Die Bonne Erina sprach ihm tröstlich zu, dass es ohnehin ein „Perlen vor die Säue werfen“, war, worum er sich so bemühte. Die anderen Kinder oder die unter ihnen, die seinen Eifer erkannt hatten, führten ihn untereinander vor. Von ihnen allen war einer der Schlimmste; ein Junge namens Samuel, der nicht einmal einen Nachnamen hatte, sich aber benahm wie die wichtigste Figur im Waisenhaus, solange nicht Ältere da waren, die ihm seine Mucken wieder ausprügelten.

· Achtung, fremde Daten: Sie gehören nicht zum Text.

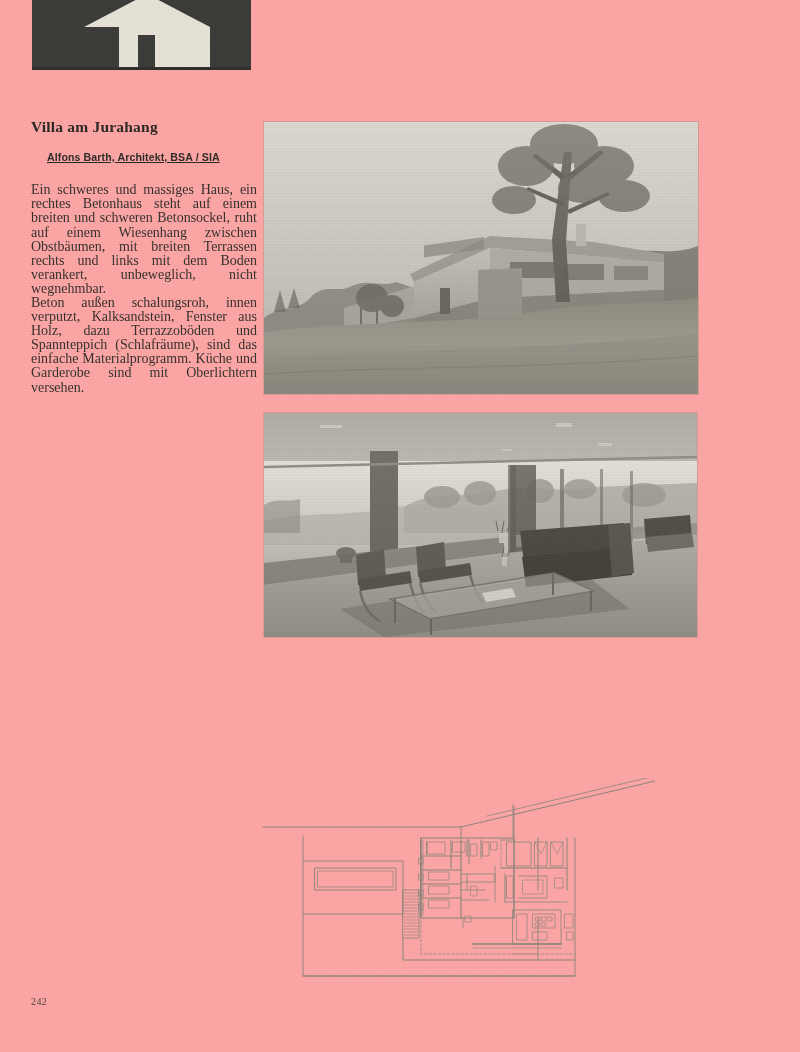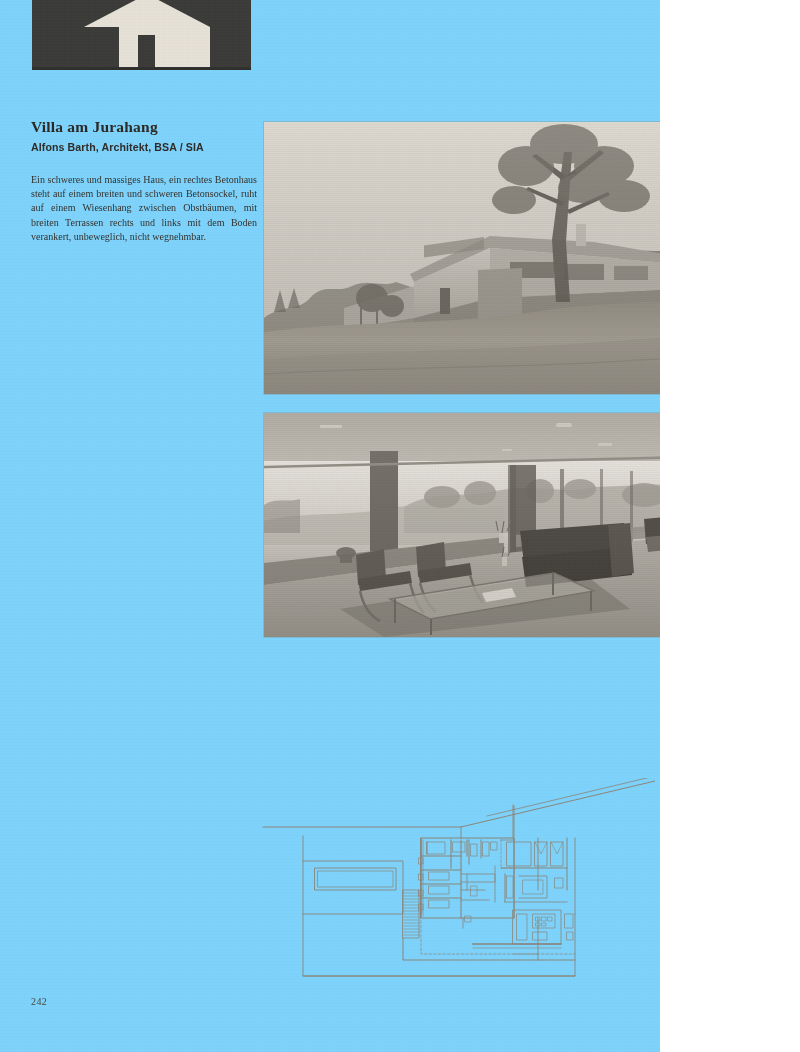--- a/index.html
+++ b/index.html
@@ -12,9 +12,9 @@
   }
   #page {
     position: relative;
-    width: 660px;
+    width: 800px;
     height: 1052px;
-    background: #7dd3fc;
+    background: #fca5a5;
     overflow: hidden;
   }
   

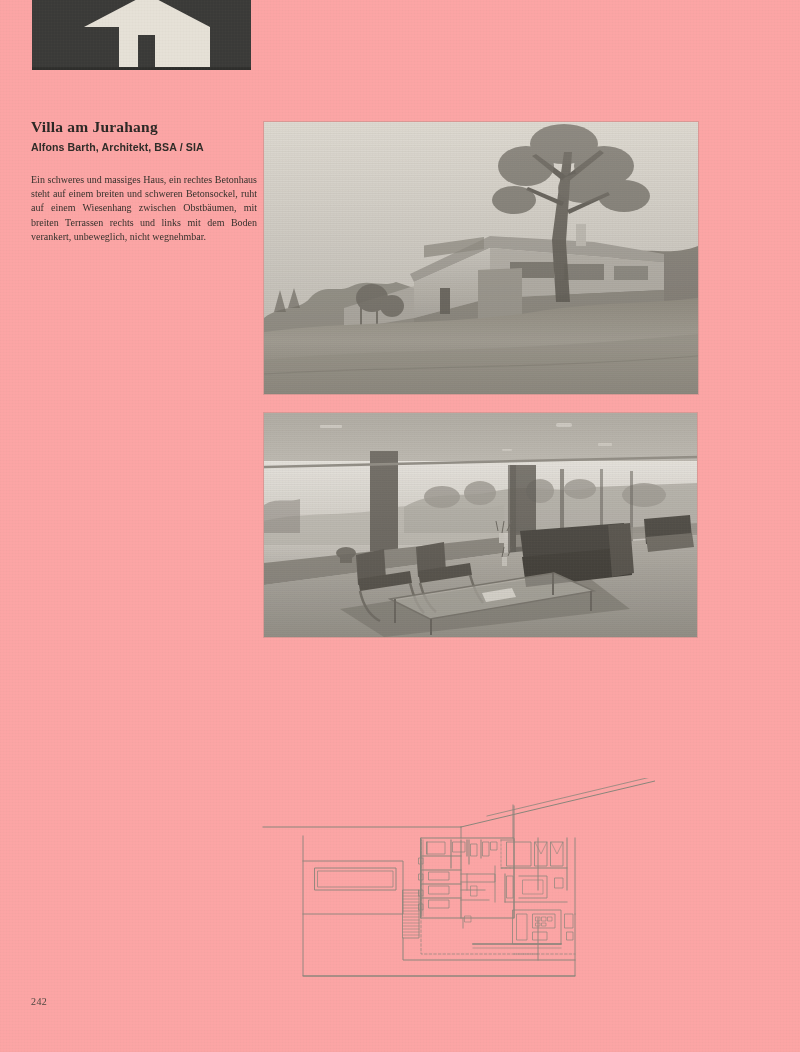--- a/index.html
+++ b/index.html
@@ -63,8 +63,9 @@
     font-size: 10.6px;
     letter-spacing: .1px;
     color: #2e2b27;
-    margin: 0;
+    margin: 16px;
     line-height: 1.15;
+    text-decoration: underline;
   }
   #bodytext {
     margin-top: 20px;

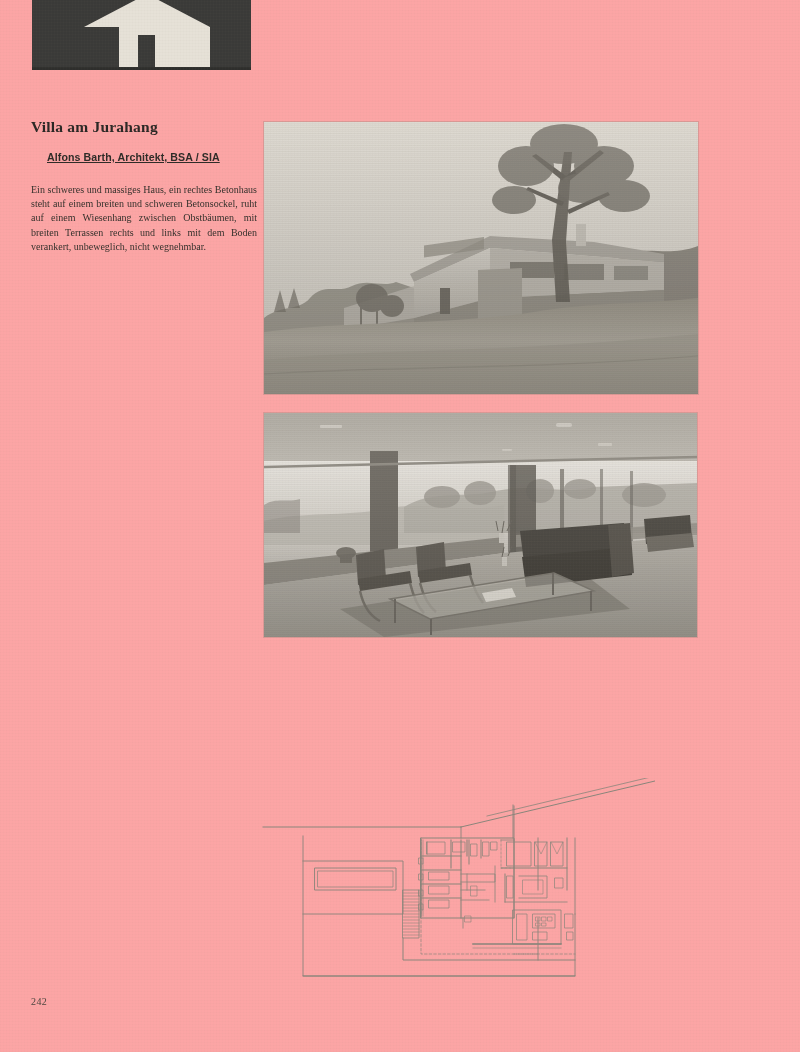--- a/index.html
+++ b/index.html
@@ -70,7 +70,7 @@
   #bodytext {
     margin-top: 20px;
     font-family: "Liberation Serif", serif;
-    font-size: 10px;
+    font-size: 14px;
     line-height: 14.1px;
     color: #34302b;
     text-align: justify;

„Wenn du dich mal ansehen würdest, dann wüsstest du auch, warum dich keiner will“, sagte er oft zu Hermes. „Du bist nicht von echtem Schrot und Korn. Hinz und Kunz können sehen, dass du keiner von uns bist. Du siehst es vielleicht nicht mit deinen Spaltaugen.“
Hermes gab selten eine Antwort und ließ den Jungen sein Garn spinnen. Seine olivbräunliche Haut und seine Augen, die mandelartig geformt waren und an beiden Enden spitz ausliefen, schrien einem jeden ins Gesicht, dass seine Ahnherren aus dem Südwesten Tyrias stammen mussten. So unfreundlich Samuel und seinesgleichen auch zu ihm waren, legte Hermes es doch nicht darauf an, mit ihnen in ein schlechtes Verhältnis zu geraten. Wenn es zu gefährlich war, sich ihnen anzunähern, beobachtete er sie aus der Ferne; und darin, Leuten nachzustellen, hatte er eine eigenwillige Begabung. Wie er anderen nachschleichen und sie aus dem Abstand observieren konnte, wenn keiner ihn beachtete oder sich seiner auch nur bewusst war, grenzte manchmal schon ans Unanständige, und Samuel hatte keinen Schimmer davon, dass Hermes oft dabei war, wenn er sich vor dem Heim am Zaun mit einem traf, den er seinen Freund nannte, und der ihn wahrscheinlich doch nur für seine Zwecke ausnutzen wollte.